Outside the Government: The Categories of Life

(27 comments)

It’s August 5th, 2011. Yep. LMFAO again. In news, terrible flooding strikes Thailand, the US manages one of its periodic narrow aversions of global economic catastrophe by increasing its debt ceiling, but suffers a downgrading to its credit rating anyway, and some guy named Mark Duggan is killed by the police in London, but really, what are the odds that that’s going to go absolutely terribly. 

While on television, Miracle Day reaches the halfway point. “The Categories of Life” is a ruthless, effective thing. It is not quite a surprising piece of television - it is an episode built around major character death, which is by this point an absolutely bog standard trick that television pulls. But Jane Espenson has been around the block more than enough times to execute it correctly, and “The Categories of Life” is a well-worked example, with the standard approach of focusing the episode heavily on the character you’re about to off, and initially making it appear that they’re going to be newly minted as a primary character before unexpectedly killing them.

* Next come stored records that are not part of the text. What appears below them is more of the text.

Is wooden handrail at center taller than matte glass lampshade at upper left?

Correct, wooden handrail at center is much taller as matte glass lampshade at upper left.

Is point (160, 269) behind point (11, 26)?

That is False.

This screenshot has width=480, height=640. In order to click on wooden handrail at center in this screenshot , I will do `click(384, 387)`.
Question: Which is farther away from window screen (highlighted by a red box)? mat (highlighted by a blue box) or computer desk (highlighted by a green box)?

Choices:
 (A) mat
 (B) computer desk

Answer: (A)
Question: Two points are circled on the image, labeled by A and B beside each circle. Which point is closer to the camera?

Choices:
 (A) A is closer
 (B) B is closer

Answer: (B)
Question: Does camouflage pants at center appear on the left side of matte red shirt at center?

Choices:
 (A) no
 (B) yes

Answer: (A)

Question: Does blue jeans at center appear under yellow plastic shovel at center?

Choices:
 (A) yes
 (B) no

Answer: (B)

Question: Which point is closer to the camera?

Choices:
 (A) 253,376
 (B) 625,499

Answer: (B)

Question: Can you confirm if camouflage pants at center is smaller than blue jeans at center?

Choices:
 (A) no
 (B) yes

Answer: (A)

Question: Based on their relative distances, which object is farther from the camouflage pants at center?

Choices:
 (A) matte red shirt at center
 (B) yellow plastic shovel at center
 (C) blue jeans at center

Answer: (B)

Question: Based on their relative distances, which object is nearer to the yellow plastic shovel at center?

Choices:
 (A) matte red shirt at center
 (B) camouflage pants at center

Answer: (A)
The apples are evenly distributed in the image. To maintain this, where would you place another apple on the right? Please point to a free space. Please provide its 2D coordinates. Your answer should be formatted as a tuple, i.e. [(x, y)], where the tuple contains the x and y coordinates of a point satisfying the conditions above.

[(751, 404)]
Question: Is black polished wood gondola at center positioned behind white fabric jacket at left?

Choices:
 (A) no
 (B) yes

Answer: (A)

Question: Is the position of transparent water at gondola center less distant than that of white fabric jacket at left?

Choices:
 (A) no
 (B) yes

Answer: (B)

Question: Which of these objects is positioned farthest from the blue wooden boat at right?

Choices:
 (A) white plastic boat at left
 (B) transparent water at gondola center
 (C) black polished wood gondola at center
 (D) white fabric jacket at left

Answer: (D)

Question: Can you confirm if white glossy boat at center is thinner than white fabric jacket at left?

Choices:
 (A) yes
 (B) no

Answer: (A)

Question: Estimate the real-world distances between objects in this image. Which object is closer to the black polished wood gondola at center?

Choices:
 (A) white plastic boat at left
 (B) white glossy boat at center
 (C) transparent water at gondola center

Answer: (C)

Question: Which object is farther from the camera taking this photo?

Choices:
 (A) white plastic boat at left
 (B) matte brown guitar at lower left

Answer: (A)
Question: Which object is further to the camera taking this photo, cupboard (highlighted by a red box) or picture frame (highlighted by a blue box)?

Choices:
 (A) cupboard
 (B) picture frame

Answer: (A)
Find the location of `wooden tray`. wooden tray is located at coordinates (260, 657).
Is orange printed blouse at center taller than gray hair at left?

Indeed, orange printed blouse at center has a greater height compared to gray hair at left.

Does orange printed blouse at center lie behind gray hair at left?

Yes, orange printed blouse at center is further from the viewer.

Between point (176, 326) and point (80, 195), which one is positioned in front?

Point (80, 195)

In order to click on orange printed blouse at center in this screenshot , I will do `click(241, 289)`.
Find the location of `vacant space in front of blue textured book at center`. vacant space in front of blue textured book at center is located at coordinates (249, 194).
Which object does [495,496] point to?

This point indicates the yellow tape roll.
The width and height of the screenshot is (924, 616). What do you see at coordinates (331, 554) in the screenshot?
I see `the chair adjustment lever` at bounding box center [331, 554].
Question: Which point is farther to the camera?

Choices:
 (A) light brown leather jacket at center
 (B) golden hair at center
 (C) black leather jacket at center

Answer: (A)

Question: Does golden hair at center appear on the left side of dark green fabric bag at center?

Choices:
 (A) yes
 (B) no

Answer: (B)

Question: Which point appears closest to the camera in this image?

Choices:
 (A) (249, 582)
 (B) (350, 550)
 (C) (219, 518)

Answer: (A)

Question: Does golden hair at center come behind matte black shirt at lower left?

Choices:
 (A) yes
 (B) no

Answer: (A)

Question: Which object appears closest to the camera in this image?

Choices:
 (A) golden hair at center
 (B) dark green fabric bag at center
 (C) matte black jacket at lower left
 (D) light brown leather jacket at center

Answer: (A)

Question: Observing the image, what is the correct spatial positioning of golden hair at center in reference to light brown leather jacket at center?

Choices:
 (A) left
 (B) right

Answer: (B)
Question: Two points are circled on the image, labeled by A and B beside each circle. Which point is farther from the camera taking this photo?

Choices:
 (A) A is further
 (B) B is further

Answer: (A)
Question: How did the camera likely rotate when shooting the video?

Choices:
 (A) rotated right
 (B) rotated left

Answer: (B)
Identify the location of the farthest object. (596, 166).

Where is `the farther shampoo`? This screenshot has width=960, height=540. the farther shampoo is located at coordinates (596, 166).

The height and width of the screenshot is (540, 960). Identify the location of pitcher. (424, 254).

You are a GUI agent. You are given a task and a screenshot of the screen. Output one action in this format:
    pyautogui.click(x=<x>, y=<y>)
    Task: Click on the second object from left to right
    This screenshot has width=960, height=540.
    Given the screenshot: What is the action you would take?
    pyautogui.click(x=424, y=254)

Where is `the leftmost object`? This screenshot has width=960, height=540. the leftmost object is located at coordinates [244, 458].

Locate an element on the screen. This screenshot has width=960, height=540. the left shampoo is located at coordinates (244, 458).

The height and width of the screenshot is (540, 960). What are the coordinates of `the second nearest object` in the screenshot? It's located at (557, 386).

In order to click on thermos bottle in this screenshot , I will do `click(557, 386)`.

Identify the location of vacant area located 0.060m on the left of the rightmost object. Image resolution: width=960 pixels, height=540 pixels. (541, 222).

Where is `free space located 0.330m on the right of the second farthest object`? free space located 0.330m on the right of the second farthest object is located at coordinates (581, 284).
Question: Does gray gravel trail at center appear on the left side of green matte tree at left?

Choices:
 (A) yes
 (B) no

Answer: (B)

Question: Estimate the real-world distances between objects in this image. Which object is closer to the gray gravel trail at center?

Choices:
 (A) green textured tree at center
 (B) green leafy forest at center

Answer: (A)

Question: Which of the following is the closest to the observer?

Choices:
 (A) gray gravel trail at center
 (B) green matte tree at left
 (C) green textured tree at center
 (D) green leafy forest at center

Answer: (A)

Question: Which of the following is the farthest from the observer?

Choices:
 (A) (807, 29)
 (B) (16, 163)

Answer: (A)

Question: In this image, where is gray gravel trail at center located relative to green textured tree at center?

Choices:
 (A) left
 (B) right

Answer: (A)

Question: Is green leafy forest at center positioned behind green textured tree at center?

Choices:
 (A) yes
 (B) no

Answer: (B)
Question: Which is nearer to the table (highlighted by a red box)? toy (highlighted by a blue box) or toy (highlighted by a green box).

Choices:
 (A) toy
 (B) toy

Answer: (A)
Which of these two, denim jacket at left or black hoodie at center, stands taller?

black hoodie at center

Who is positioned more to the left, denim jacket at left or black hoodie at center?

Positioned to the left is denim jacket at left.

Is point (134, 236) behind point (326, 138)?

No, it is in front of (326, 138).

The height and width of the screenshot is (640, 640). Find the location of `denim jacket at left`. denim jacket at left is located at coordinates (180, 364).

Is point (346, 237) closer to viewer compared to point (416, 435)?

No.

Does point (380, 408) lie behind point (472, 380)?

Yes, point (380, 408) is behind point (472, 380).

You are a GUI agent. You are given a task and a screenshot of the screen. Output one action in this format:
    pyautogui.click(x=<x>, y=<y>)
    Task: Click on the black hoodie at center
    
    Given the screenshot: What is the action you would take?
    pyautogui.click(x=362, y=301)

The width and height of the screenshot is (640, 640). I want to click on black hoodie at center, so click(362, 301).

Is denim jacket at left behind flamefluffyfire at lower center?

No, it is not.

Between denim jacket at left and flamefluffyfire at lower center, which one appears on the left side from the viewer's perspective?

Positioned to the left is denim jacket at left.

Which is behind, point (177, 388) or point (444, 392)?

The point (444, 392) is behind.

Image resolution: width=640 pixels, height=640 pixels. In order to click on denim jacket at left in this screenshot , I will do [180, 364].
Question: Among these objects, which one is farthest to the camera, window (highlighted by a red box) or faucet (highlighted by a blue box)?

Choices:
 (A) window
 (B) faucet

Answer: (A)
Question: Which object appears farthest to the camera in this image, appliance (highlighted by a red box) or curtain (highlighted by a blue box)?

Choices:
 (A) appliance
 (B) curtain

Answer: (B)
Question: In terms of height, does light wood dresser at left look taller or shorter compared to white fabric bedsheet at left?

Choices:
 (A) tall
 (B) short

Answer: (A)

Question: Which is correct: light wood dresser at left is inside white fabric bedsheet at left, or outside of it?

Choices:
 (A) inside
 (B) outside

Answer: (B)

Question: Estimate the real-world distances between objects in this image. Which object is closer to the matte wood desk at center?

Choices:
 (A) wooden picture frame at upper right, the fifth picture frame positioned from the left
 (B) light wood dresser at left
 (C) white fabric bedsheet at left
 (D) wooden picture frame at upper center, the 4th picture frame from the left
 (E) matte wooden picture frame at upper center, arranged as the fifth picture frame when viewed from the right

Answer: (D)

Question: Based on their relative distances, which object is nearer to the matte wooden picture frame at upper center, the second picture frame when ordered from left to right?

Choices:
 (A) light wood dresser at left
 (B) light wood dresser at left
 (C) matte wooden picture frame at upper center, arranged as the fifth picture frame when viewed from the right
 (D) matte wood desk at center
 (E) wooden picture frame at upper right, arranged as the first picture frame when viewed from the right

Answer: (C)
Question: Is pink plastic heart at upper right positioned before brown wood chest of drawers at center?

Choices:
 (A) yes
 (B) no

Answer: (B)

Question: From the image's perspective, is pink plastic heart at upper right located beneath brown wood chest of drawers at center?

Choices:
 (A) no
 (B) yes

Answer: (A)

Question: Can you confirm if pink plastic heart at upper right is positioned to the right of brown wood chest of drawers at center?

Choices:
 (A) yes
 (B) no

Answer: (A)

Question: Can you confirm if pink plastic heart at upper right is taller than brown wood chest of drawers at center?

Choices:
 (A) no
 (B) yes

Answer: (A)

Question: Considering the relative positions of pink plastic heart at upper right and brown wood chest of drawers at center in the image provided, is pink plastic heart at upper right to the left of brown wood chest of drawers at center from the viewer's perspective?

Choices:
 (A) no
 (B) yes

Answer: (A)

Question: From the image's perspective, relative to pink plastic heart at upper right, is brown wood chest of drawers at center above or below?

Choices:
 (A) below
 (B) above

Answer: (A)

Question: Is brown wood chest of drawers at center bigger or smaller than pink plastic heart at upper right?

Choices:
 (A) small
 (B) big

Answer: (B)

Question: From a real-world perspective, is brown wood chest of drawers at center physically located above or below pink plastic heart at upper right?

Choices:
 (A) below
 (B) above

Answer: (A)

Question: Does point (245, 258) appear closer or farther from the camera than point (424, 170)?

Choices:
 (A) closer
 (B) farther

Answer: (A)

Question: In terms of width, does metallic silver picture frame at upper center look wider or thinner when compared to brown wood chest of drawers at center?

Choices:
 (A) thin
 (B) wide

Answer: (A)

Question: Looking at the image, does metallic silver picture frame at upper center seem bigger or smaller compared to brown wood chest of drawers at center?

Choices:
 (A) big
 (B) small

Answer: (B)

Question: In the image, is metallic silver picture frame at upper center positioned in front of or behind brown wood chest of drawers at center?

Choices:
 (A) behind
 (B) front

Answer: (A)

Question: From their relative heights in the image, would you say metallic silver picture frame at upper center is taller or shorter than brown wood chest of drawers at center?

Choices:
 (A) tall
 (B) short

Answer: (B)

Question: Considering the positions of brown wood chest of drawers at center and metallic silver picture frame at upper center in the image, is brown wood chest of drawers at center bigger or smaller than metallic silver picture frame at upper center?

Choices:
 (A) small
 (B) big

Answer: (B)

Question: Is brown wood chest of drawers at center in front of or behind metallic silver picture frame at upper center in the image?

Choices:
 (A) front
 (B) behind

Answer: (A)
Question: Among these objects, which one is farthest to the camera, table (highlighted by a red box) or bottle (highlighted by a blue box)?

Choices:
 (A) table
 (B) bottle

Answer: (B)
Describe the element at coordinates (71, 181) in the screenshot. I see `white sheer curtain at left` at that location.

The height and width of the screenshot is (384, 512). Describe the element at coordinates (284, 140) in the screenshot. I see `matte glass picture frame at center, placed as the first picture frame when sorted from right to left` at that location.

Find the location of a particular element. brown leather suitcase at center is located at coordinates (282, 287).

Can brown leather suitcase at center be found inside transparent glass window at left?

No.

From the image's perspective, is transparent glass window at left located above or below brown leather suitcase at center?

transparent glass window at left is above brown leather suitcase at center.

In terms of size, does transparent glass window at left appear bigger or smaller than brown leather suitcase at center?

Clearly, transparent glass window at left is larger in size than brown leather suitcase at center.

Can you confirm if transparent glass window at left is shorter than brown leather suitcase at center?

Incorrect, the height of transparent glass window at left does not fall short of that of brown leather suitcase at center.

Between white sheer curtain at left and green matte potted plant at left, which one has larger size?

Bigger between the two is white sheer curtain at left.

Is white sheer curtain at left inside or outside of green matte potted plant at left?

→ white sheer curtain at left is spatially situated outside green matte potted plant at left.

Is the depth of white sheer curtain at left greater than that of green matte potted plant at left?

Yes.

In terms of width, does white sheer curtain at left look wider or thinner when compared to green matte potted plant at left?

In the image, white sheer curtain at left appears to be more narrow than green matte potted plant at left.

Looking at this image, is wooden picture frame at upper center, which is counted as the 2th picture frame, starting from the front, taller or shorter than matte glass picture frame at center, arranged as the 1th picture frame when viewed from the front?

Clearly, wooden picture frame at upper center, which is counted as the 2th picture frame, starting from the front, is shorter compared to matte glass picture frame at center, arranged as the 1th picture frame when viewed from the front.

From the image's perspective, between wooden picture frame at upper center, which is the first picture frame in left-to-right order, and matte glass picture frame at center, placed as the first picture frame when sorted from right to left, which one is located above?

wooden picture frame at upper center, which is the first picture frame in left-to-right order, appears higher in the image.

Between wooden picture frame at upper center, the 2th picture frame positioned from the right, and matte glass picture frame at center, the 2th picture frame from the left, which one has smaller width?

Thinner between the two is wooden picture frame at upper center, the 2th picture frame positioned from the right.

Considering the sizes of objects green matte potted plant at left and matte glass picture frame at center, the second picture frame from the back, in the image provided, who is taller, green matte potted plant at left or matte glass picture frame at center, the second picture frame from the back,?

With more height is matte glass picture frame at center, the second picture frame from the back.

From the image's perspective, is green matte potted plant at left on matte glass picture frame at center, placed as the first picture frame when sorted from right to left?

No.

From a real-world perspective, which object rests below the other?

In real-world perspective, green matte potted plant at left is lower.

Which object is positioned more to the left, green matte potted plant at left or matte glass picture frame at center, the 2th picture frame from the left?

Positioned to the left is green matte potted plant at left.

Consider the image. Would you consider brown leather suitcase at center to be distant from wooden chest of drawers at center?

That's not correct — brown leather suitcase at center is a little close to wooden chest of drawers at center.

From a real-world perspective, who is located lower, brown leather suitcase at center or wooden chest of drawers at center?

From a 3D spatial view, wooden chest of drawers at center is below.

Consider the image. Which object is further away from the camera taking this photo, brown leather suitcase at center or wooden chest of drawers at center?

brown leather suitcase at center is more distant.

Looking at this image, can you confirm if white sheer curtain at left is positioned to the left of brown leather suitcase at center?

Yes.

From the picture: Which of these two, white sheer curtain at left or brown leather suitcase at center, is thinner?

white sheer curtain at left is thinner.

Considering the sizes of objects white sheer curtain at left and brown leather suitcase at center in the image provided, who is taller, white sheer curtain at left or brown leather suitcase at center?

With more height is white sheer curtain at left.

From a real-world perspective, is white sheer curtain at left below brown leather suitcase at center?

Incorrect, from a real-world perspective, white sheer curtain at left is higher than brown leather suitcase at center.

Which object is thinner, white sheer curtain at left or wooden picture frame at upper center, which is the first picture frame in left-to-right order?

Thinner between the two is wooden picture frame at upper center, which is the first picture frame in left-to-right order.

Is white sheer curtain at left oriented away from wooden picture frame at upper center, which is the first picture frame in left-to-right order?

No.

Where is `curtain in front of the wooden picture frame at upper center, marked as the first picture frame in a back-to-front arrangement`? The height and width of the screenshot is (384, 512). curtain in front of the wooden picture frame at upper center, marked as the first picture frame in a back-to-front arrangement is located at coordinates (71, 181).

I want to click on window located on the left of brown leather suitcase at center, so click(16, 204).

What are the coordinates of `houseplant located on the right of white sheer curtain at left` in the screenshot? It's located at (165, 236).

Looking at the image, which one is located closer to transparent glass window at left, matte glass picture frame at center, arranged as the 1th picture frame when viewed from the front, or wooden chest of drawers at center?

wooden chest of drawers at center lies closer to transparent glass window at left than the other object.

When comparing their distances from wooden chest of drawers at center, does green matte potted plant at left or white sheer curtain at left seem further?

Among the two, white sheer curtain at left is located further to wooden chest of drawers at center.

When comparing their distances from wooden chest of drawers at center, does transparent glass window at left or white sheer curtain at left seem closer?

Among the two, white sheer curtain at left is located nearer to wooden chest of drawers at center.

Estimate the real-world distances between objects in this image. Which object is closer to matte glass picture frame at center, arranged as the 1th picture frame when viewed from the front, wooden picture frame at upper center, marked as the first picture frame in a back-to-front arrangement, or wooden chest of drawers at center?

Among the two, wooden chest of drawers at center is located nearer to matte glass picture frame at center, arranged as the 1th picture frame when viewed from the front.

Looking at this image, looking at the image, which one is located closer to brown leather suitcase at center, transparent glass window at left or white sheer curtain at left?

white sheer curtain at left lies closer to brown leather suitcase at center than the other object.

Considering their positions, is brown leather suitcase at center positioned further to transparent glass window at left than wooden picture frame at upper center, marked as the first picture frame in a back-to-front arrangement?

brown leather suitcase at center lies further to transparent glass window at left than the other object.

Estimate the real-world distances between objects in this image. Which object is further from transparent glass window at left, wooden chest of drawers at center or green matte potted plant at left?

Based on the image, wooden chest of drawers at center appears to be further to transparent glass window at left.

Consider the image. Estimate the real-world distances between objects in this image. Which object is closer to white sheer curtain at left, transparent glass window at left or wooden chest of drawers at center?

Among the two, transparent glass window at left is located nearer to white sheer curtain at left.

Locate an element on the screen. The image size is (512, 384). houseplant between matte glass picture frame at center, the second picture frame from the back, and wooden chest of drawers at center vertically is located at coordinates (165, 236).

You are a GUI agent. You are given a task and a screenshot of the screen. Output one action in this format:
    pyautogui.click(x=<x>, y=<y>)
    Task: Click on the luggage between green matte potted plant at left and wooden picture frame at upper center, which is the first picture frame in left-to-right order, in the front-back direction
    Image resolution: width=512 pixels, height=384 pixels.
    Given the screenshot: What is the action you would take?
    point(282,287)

There is a certain degree to which this is an inherently flawed practice, especially given how common the episode structure is. The use of shock deaths as a default way of adding tension to a show has become a cliche and a crutch - an easy way to generate the feel of something being a “major episode.” Torchwood has been plenty guilty of this in the past, most infamously with the finale to Season Two, but it’s hardly a Torchwood-specific vice. 

The most infamous version of this phenomenon, named by comics-writer Gail Simone in reaction to a particularly grim plot twist in an issue of Green Lantern, is the trope of “women in refrigerators,” a trope whose naming serves to identify and condemn the tendency to use female characters for the job of being gratuitously killed in order to anger and motivate male characters. And the killing of Vera Juaraez, the series’ most promising new character, in order to give Rex some more man pain, fits squarely and frustratingly into this tradition, so much so that the means of her death - being incinerated in an oven - has to go down as the most bitter joke Jane Espenson has ever written. 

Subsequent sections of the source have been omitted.